**Records supplied:**
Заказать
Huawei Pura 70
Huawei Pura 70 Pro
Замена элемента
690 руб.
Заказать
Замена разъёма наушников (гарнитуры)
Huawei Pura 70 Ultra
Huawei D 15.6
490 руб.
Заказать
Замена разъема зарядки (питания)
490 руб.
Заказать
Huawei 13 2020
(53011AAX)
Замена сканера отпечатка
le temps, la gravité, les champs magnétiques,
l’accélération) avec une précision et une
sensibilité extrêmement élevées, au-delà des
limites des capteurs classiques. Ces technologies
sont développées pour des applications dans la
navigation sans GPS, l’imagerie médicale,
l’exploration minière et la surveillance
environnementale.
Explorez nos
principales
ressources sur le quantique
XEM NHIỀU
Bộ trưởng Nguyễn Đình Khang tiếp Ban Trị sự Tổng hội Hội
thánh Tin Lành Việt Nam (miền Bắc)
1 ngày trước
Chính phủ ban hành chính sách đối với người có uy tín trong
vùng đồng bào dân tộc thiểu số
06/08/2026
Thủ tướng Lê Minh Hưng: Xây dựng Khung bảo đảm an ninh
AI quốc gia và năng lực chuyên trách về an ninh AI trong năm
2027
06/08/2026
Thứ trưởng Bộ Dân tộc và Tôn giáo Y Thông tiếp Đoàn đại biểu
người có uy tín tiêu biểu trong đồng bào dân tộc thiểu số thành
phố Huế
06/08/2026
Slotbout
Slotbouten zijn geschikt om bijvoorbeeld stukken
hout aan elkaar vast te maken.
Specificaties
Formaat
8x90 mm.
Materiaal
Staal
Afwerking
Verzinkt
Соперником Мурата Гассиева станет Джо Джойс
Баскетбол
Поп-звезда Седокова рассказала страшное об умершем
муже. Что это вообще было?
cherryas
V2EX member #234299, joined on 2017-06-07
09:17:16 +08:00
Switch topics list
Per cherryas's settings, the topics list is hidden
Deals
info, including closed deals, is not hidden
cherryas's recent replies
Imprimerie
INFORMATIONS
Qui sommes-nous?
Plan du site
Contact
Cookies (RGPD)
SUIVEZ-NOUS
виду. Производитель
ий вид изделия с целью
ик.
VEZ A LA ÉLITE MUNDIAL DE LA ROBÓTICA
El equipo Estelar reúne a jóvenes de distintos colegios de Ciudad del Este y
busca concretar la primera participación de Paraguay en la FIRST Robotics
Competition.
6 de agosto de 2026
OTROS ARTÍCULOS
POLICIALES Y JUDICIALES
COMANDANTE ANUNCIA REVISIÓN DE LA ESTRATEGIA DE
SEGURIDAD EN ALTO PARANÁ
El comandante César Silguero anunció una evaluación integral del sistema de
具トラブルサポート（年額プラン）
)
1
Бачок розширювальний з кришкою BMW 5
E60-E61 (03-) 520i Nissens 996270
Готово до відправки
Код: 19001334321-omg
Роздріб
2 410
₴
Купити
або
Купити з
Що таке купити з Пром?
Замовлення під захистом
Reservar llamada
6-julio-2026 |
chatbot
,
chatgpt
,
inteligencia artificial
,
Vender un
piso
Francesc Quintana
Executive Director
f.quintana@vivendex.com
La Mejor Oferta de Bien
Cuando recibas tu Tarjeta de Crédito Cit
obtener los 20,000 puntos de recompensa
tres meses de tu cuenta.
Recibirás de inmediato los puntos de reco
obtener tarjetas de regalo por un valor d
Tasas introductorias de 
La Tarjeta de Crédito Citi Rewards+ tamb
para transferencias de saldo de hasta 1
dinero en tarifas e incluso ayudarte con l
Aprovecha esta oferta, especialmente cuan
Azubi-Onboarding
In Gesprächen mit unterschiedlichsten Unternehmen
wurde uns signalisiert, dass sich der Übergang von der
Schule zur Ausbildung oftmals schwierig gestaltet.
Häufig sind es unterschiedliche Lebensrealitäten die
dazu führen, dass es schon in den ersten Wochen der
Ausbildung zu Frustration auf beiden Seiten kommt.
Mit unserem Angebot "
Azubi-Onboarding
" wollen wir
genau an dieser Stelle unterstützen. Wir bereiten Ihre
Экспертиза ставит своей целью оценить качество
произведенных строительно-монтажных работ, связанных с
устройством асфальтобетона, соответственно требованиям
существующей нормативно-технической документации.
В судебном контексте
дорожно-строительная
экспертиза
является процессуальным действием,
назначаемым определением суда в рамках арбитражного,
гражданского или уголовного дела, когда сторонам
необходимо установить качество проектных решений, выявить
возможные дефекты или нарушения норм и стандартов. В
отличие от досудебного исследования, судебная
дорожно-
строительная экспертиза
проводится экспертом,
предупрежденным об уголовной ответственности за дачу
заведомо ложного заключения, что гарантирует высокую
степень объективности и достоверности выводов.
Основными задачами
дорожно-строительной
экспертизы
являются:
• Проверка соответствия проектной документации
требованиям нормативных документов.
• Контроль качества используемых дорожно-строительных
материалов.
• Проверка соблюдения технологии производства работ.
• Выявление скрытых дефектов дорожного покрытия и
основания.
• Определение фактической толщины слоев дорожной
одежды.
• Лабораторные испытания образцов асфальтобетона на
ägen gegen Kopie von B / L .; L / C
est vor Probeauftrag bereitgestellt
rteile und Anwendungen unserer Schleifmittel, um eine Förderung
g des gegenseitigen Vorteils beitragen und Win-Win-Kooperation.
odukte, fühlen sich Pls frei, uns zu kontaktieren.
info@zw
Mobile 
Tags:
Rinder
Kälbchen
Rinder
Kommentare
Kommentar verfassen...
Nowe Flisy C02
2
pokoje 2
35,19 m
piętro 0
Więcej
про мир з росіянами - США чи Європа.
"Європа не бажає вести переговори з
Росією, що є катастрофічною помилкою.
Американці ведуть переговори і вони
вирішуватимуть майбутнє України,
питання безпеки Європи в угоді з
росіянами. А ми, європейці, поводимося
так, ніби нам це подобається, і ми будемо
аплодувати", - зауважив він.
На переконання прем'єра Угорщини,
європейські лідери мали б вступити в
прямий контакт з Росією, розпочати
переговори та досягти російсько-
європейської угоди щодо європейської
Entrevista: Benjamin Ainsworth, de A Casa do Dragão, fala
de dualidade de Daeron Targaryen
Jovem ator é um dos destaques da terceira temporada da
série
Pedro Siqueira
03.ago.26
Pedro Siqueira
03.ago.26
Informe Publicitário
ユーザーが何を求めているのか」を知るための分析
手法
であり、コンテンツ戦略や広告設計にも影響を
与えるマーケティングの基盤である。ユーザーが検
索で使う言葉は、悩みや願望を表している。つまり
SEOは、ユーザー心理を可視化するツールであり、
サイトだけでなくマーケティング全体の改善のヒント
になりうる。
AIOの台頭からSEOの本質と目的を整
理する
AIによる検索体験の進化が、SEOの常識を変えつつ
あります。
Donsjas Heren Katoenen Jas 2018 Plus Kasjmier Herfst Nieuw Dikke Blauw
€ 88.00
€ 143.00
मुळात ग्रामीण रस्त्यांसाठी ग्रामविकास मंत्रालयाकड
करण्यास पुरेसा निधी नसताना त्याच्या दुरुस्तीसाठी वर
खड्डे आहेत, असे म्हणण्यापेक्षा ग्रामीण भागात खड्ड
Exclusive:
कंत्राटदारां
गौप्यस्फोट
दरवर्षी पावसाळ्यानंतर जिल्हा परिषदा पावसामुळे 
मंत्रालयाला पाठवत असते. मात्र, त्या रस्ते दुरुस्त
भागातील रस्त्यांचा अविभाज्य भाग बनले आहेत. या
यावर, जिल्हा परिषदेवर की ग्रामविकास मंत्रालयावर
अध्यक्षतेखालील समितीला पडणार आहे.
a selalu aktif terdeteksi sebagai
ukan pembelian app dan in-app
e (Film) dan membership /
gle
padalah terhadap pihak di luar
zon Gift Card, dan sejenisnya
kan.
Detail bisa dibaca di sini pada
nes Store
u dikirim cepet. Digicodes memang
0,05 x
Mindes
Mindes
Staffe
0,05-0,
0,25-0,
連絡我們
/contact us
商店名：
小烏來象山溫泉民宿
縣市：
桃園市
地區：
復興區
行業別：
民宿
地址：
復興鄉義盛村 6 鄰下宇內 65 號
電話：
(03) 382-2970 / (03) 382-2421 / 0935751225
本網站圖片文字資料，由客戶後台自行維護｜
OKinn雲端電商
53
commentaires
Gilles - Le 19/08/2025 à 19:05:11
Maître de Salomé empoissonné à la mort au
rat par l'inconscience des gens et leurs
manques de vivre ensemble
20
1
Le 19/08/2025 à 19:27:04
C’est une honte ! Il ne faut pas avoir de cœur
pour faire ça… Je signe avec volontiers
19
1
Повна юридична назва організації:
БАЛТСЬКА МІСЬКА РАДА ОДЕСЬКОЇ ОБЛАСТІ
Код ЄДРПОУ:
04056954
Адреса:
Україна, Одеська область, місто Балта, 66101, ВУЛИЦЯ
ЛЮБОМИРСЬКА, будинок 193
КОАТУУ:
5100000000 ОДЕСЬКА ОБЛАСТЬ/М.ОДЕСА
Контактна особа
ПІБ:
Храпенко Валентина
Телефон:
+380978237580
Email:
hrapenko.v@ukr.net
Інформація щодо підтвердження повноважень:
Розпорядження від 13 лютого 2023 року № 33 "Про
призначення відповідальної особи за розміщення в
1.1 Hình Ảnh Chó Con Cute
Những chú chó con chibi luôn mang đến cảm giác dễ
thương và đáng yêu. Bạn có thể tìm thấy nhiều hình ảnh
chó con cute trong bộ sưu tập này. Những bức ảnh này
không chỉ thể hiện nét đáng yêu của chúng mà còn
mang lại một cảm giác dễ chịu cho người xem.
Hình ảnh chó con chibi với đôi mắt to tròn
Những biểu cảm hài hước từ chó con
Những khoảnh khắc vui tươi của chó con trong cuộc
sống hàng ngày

**Requirement:**
Which lines in the data above hold the string "целью"? Return each of them.

**Result below:**
ий вид изделия с целью
Экспертиза ставит своей целью оценить качество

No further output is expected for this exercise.